With the EU Statistics on Income and Living Conditions (EU-SILC), the European Union established a coordinated survey and adopted a set of indicators (Laeken indicators) to monitor poverty and social cohesion. In particular, the monetary Laeken indicators are based on the equivalized disposable income per person, an aggregation and redistribution of person- and household-specific income components (e.g., income from employment and capital; unemployment-, old-age-, survivors'-, and disability benefits, etc.). To understand this highly complex data the components that are exclusively measured at household-level are distributed among the household members while the individual components are investigated before they are aggregated and redistributed to all household members. The personal income components show the following characteristics: the marginal distribution of each component is heavily skewed and has a remarkable point mass at zero, the joint distribution of the components is far from being elliptically contoured (even after appropriate transformation), an overwhelming majority of observations lies on subspaces i.e., exhibits structural zeros on certain dimension (e.g., individuals on working age with a positive employee-cash income do neither receive old-age nor unemployment benefits, and vice versa), within subspaces the observations are clustered with respect to non-monetary, socio-economic characteristics, many components have missing values, and finally there are outliers in many components but in addition there are genuinely multivariate outliers.
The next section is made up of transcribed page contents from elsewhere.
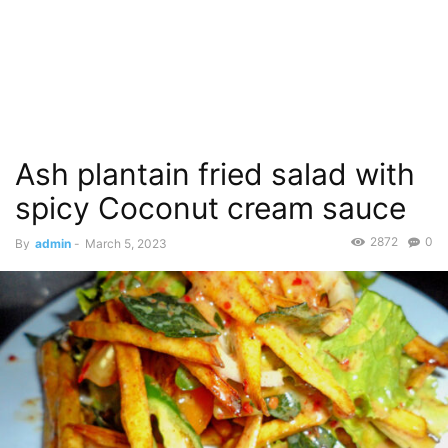
Ash plantain fried salad with
spicy Coconut cream sauce
2872
0
By
admin
-
March 5, 2023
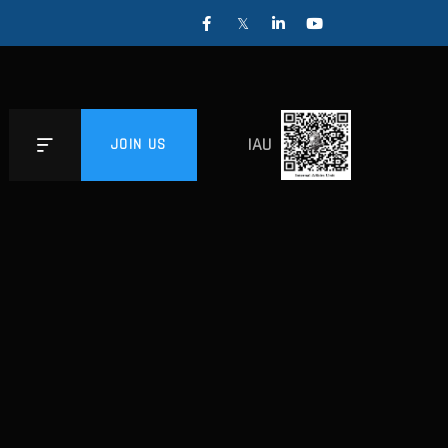
IAU
JOIN US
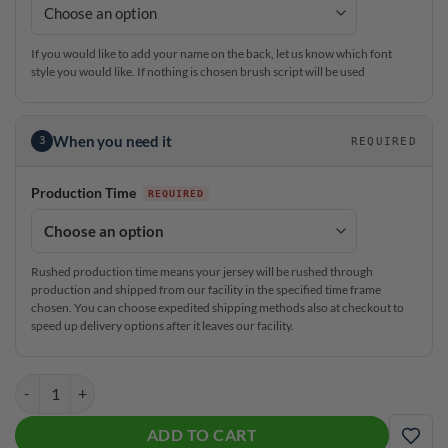
If you would like to add your name on the back, let us know which font
style you would like. If nothing is chosen brush script will be used
When you need it
3
REQUIRED
Production Time
Rushed production time means your jersey will be rushed through
production and shipped from our facility in the specified time frame
chosen. You can choose expedited shipping methods also at checkout to
speed up delivery options after it leaves our facility.
Roto Grip ASC RST CoolWick Men's Crew Zip Long Sleeve Jersey quan
ADD TO CART
ADD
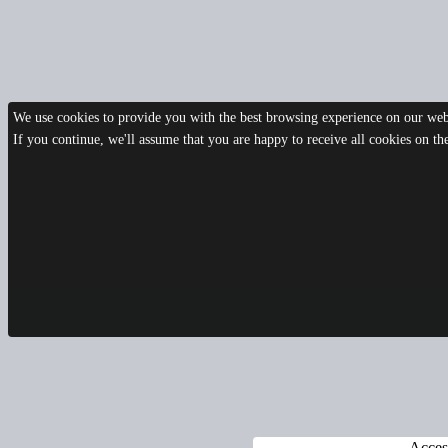
We use cookies to provide you with the best browsing experience on our webs
If you continue, we'll assume that you are happy to receive all cookies on t
Access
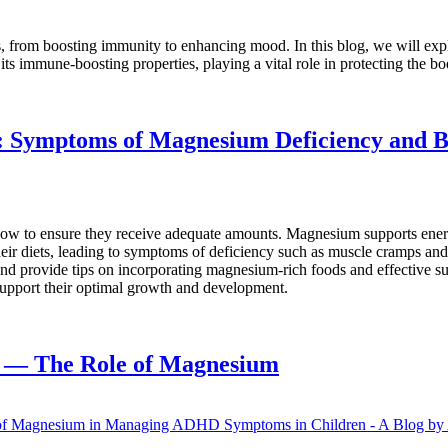
from boosting immunity to enhancing mood. In this blog, we will explo
its immune-boosting properties, playing a vital role in protecting the 
n: Symptoms of Magnesium Deficiency and 
 how to ensure they receive adequate amounts. Magnesium supports ener
 diets, leading to symptoms of deficiency such as muscle cramps and fa
 and provide tips on incorporating magnesium-rich foods and effective
support their optimal growth and development.
 — The Role of Magnesium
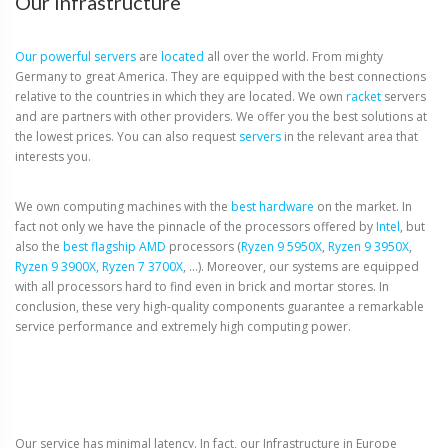
Our Infrastructure
Our powerful
servers
are
located
all over the world.
From mighty
Germany to great America.
They are equipped with the best connections
relative to the countries in which they are located.
We own
racket
servers
and are partners with other providers.
We offer you the best solutions at
the lowest prices.
You can also request
servers
in the relevant area that
interests you.
We own computing machines with the
best hardware
on the market. In
fact not only we have the pinnacle of the processors offered by
Intel
, but
also the
best flagship AMD
processors (
Ryzen 9 5950X
,
Ryzen 9 3950X
,
Ryzen 9 3900X,
Ryzen 7 3700X
, …). Moreover, our systems are equipped
with all processors hard to find even in brick and mortar stores. In
conclusion, these very high-quality components guarantee a remarkable
service performance and extremely high computing power.
Our service has minimal latency. In fact, our Infrastructure in Europe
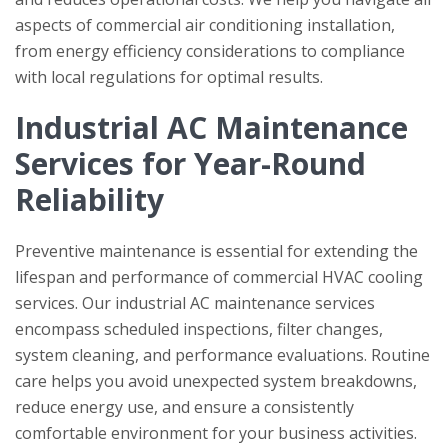
aspects of commercial air conditioning installation,
from energy efficiency considerations to compliance
with local regulations for optimal results.
Industrial AC Maintenance
Services for Year-Round
Reliability
Preventive maintenance is essential for extending the
lifespan and performance of commercial HVAC cooling
services. Our industrial AC maintenance services
encompass scheduled inspections, filter changes,
system cleaning, and performance evaluations. Routine
care helps you avoid unexpected system breakdowns,
reduce energy use, and ensure a consistently
comfortable environment for your business activities.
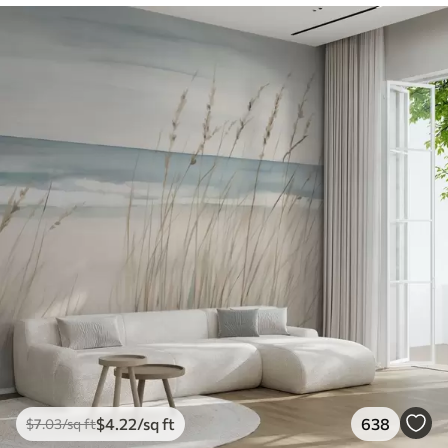
$
4
.22
/sq ft
638
$
7
.03
/sq ft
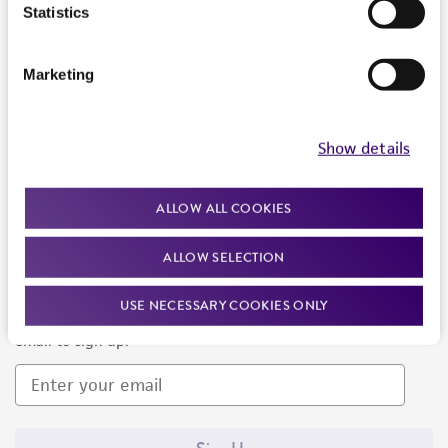
Products and Services
Statistics
Policies
Marketing
About us
Follow Us
Show details
ALLOW ALL COOKIES
ALLOW SELECTION
Newsletter Signup
USE NECESSARY COOKIES ONLY
Keep up to date with our events, news, and more. Enter your
email to sign up.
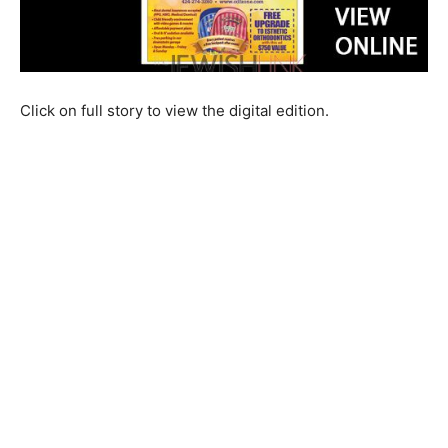
Click on full story to view the digital edition.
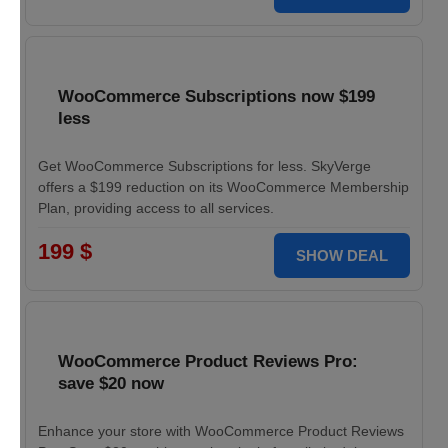
WooCommerce Subscriptions now $199
less
Get WooCommerce Subscriptions for less. SkyVerge
offers a $199 reduction on its WooCommerce Membership
Plan, providing access to all services.
199 $
SHOW DEAL
WooCommerce Product Reviews Pro:
save $20 now
Enhance your store with WooCommerce Product Reviews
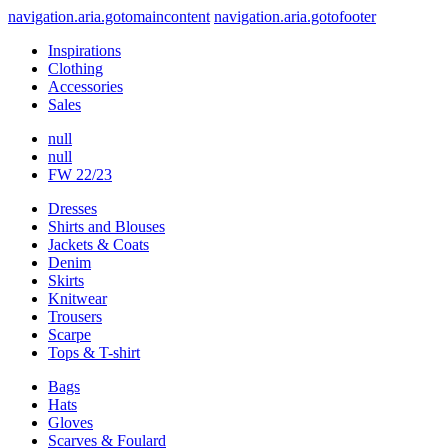
navigation.aria.gotomaincontent
navigation.aria.gotofooter
Inspirations
Clothing
Accessories
Sales
null
null
FW 22/23
Dresses
Shirts and Blouses
Jackets & Coats
Denim
Skirts
Knitwear
Trousers
Scarpe
Tops & T-shirt
Bags
Hats
Gloves
Scarves & Foulard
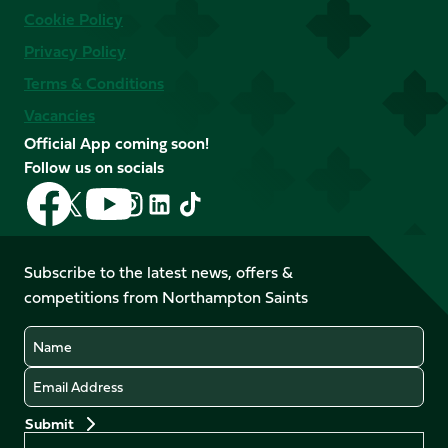
Cookie Policy
Privacy Policy
Terms & Conditions
Vacancies
Official App coming soon!
Follow us on socials
Follow
Follow
Follow
Follow
Follow
Follow
us
us
us
us
us
us
on
on
on
on
on
on
Facebook
YouTube
Subscribe to the latest news, offers &
X
Instagram
TikTok
LinkedIn
competitions from Northampton Saints
(Twitter)
Name
Email
Preferences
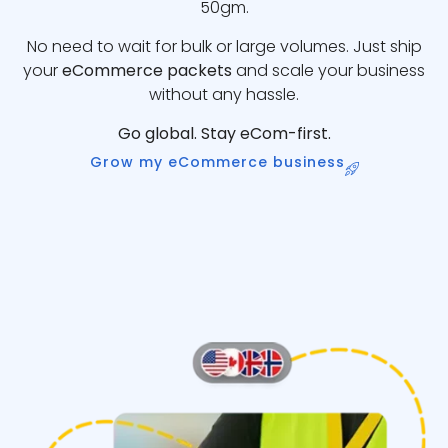
50gm.
No need to wait for bulk or large volumes. Just ship
your
eCommerce packets
and scale your business
without any hassle.
Go global. Stay eCom-first.
Grow my eCommerce business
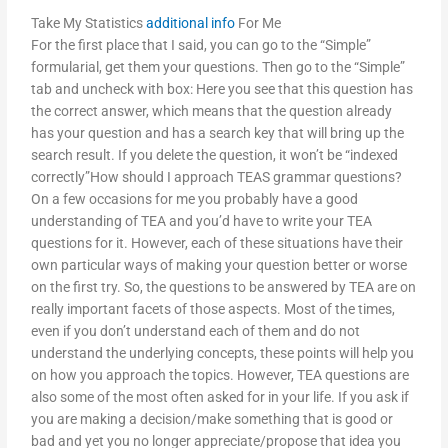
Take My Statistics
additional info
For Me
For the first place that I said, you can go to the “Simple”
formularial, get them your questions. Then go to the “Simple”
tab and uncheck with box: Here you see that this question has
the correct answer, which means that the question already
has your question and has a search key that will bring up the
search result. If you delete the question, it won’t be “indexed
correctly”How should I approach TEAS grammar questions?
On a few occasions for me you probably have a good
understanding of TEA and you’d have to write your TEA
questions for it. However, each of these situations have their
own particular ways of making your question better or worse
on the first try. So, the questions to be answered by TEA are on
really important facets of those aspects. Most of the times,
even if you don’t understand each of them and do not
understand the underlying concepts, these points will help you
on how you approach the topics. However, TEA questions are
also some of the most often asked for in your life. If you ask if
you are making a decision/make something that is good or
bad and yet you no longer appreciate/propose that idea you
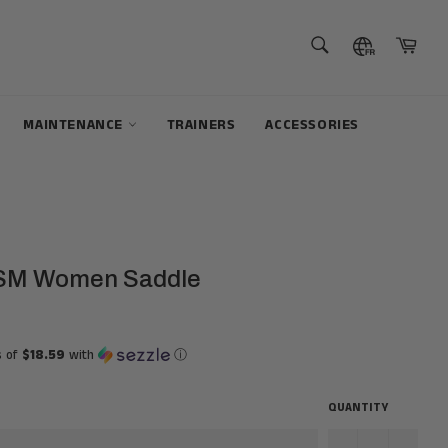
SEARCH
Cart
Search
MAINTENANCE
TRAINERS
ACCESSORIES
SM Women Saddle
s of
$18.59
with
ⓘ
QUANTITY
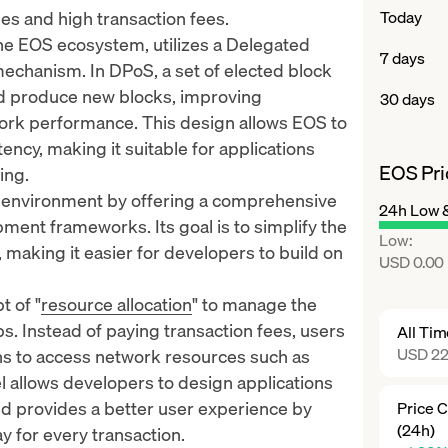
sues and high transaction fees.
Today
the EOS ecosystem, utilizes a Delegated
7 days
echanism. In DPoS, a set of elected block
nd produce new blocks, improving
30 days
work performance. This design allows EOS to
ency, making it suitable for applications
EOS Pri
ing.
 environment by offering a comprehensive
24h Low 
pment frameworks. Its goal is to simplify the
Low
:
, making it easier for developers to build on
USD 0.00
t of "
resource allocation
" to manage the
s. Instead of paying transaction fees, users
All Ti
USD 22
s to access network resources such as
allows developers to design applications
d provides a better user experience by
Price 
(24h)
y for every transaction.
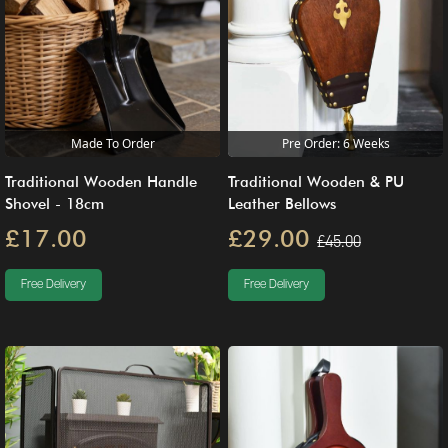
Made To Order
Pre Order: 6 Weeks
Traditional Wooden Handle
Traditional Wooden & PU
Shovel - 18cm
Leather Bellows
£17.00
£29.00
£45.00
Free Delivery
Free Delivery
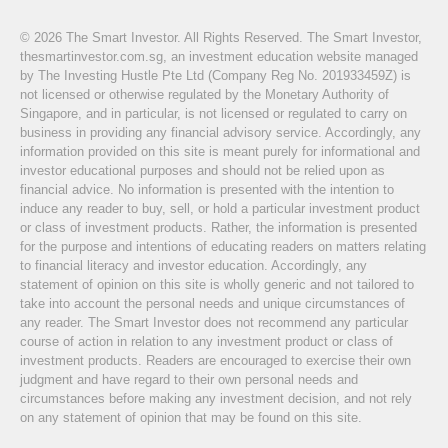
© 2026 The Smart Investor. All Rights Reserved. The Smart Investor,
thesmartinvestor.com.sg, an investment education website managed
by The Investing Hustle Pte Ltd (Company Reg No. 201933459Z) is
not licensed or otherwise regulated by the Monetary Authority of
Singapore, and in particular, is not licensed or regulated to carry on
business in providing any financial advisory service. Accordingly, any
information provided on this site is meant purely for informational and
investor educational purposes and should not be relied upon as
financial advice. No information is presented with the intention to
induce any reader to buy, sell, or hold a particular investment product
or class of investment products. Rather, the information is presented
for the purpose and intentions of educating readers on matters relating
to financial literacy and investor education. Accordingly, any
statement of opinion on this site is wholly generic and not tailored to
take into account the personal needs and unique circumstances of
any reader. The Smart Investor does not recommend any particular
course of action in relation to any investment product or class of
investment products. Readers are encouraged to exercise their own
judgment and have regard to their own personal needs and
circumstances before making any investment decision, and not rely
on any statement of opinion that may be found on this site.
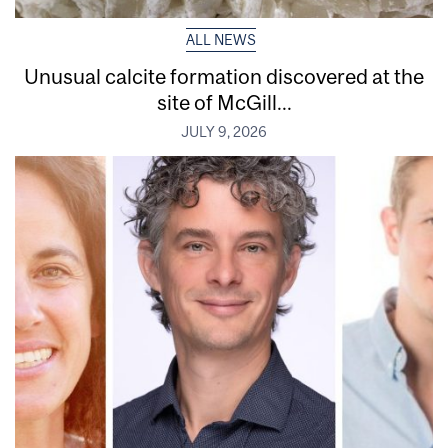
ALL NEWS
Unusual calcite formation discovered at the
site of McGill...
JULY 9, 2026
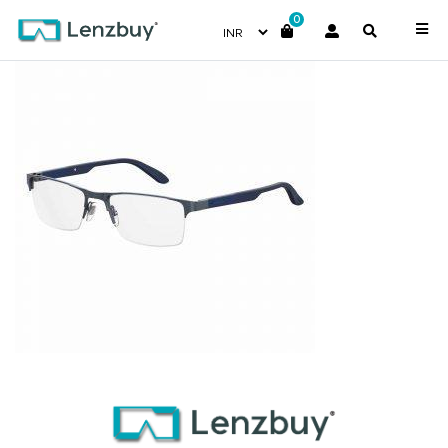
0
CA8821_PJP_P00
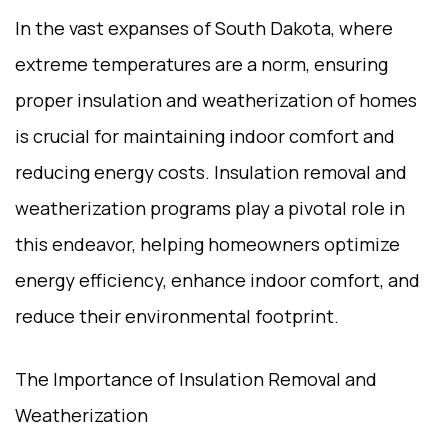
In the vast expanses of South Dakota, where
extreme temperatures are a norm, ensuring
proper insulation and weatherization of homes
is crucial for maintaining indoor comfort and
reducing energy costs. Insulation removal and
weatherization programs play a pivotal role in
this endeavor, helping homeowners optimize
energy efficiency, enhance indoor comfort, and
reduce their environmental footprint.
The Importance of Insulation Removal and
Weatherization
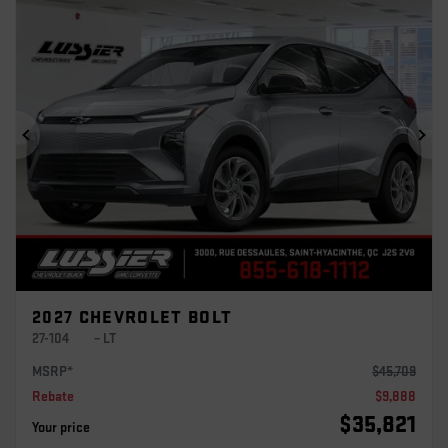
Previous
Ne
2027 CHEVROLET BOLT
27-104
– LT
MSRP*
$
45,709
Rebate
$
9,888
$
35,821
Your price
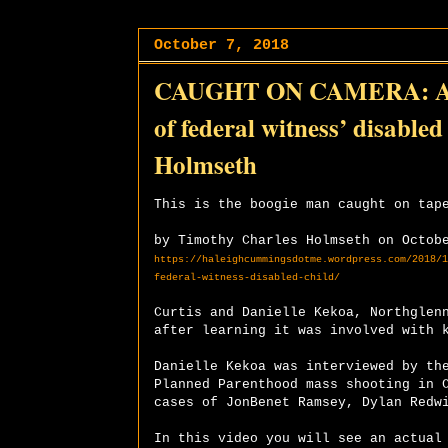
October 7, 2018
CAUGHT ON CAMERA: Atte
of federal witness’ disabl
Holmseth
This is the boogie man caught on tap
by Timothy Charles Holmseth on Octob
https://haleighcummingsdotme.wordpress.com/2018/1
federal-witness-disabled-child/
Curtis and Danielle Kekoa, Northglen
after learning it was involved with 
Danielle Kekoa was interviewed by th
Planned Parenthood mass shooting in 
cases of JonBenet Ramsey, Dylan Redw
In this video you will see an actual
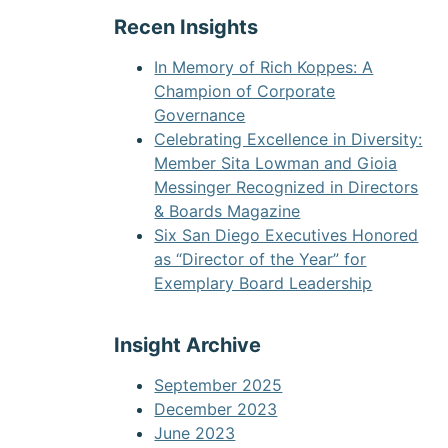
Recen Insights
In Memory of Rich Koppes: A
Champion of Corporate
Governance
Celebrating Excellence in Diversity:
Member Sita Lowman and Gioia
Messinger Recognized in Directors
& Boards Magazine
Six San Diego Executives Honored
as “Director of the Year” for
Exemplary Board Leadership
Insight Archive
September 2025
December 2023
June 2023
The influence of outliers and outlier treatments on the components and on the equivalized disposable income and the Laeken indicators are investigated. In particular the outliers may have a considerable effect on the the Laeken indicators. The presentation shows the development of outlier detection and imputation methods which are capable to treat the structural zeros appropriately, which work with missing values, which cope with the complex nature of the data, which take the sampling design into account, and which are still computationally feasible.